Pourquoi avez-vous choisi une narration à la deuxième personne du singulier ?

L. L. - C'est un endroit de l'écriture que je trouve très intéressant parce qu’on est exactement à deux endroits, à la fois intérieur et extérieur. Cela permet de garder le texte très tendu du début à la fin. Ce « tu », il faut l'imaginer comme une petite caméra sur l'épaule qui suit Eunice de très près. C'est presque une voix de mantra, une voix d'invocation, une voix qui essaye de la remettre sur le droit chemin et c'est aussi le « tu » qu'on peut se dire à soi-même quand on se frappe sur la cuisse et qu'on se dit « allez, vas-y, tu vas y arriver ». Dans des situations de grande tristesse, on n'est parfois jamais très loin de la folie. Avec ce « tu », Eunice est sur le fil. Elle est en train de se reconstruire mais pourrait vaciller à tout moment. C'est la même chose pour sa tante, c'est la même chose pour les grands-mères qui sont là aussi sur un fil.

 

Sur ce fil se déploie un humour décapant. Est-ce une façon de dépasser le tragique ?

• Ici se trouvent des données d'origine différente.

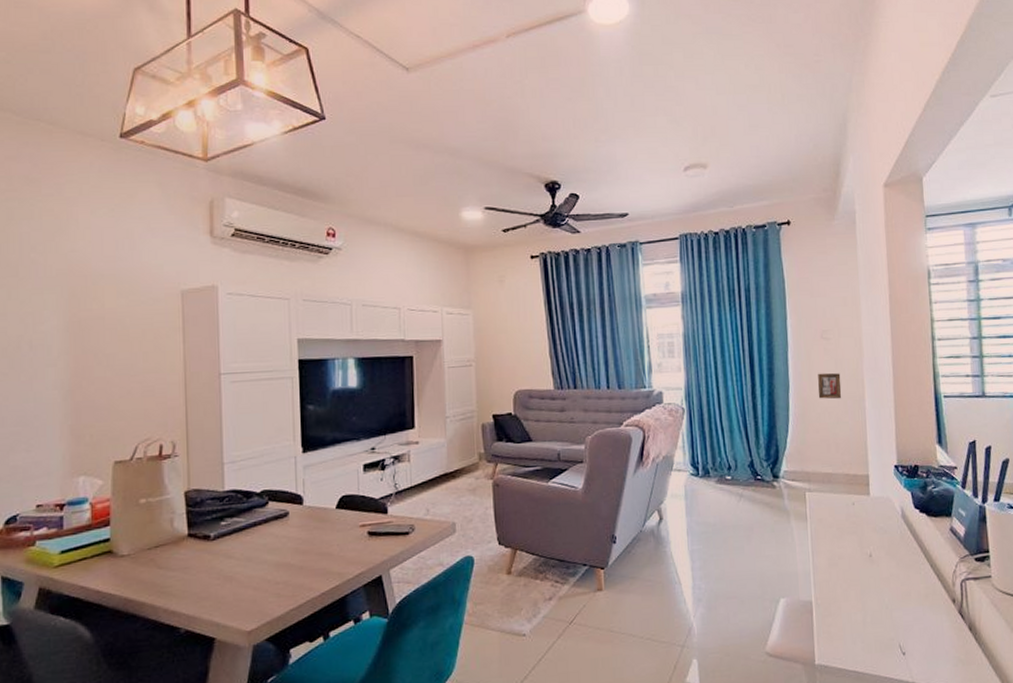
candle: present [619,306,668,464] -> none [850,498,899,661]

L. L. - Je dynamite le tragique en redescendant dans le réel. Peut-être est-ce cette touche belge d'autodérision qui est le diadème précieux des misérables ou des miséreux que nous sommes. Il faut pouvoir regarder le monde dans sa dureté et dans sa noirceur mais aussi avoir la capacité de voir le beau, le ténu et l'humour. La critique sociale passe par un coté un peu déjanté. Les personnages sont borderline, ils sont en train de gérer leur apnée, il faut reprendre sa respiration et le rire est aussi une reprise de respiration.

 

Eunice glisse-t-elle de la rage vers la douceur ?

L. L. - On ne peut pas être que combustion. L'idée est d'aller vers une forme d'apaisement, de pouvoir se laisser caresser pour retoucher du bout des doigts la tendresse, la vulnérabilité. Et accepter cette vulnérabilité. Eunice est aussi une histoire de pardon, de tendresse et de vulnérabilité assumée.

 

Alors qu'elle vient tout juste de se faire quitter, Eunice subit à 19 ans l'injustice de perdre sa mère, morte noyée dans la Meuse lors d'une soirée festive. De l'abattement à la colère, de la colère à l'apaisement, Eunice va suivre un chemin de résilience fait de rencontres, de combats, de partages, de solidarité, d'amour, de mots, tout en menant une troublante enquête. Sa mère menait-elle une double vie ? Entre passé familial, présent, reconstruction de soi et promesse d'un nouvel amour, Eunice ouvre sa voie et trouve sa voix au milieu des autres, non sans humour. Avec un sens piquant des situations animées de personnages percutants, la vie comme les mots pulsent par dessous tout chez Lisette Lombé.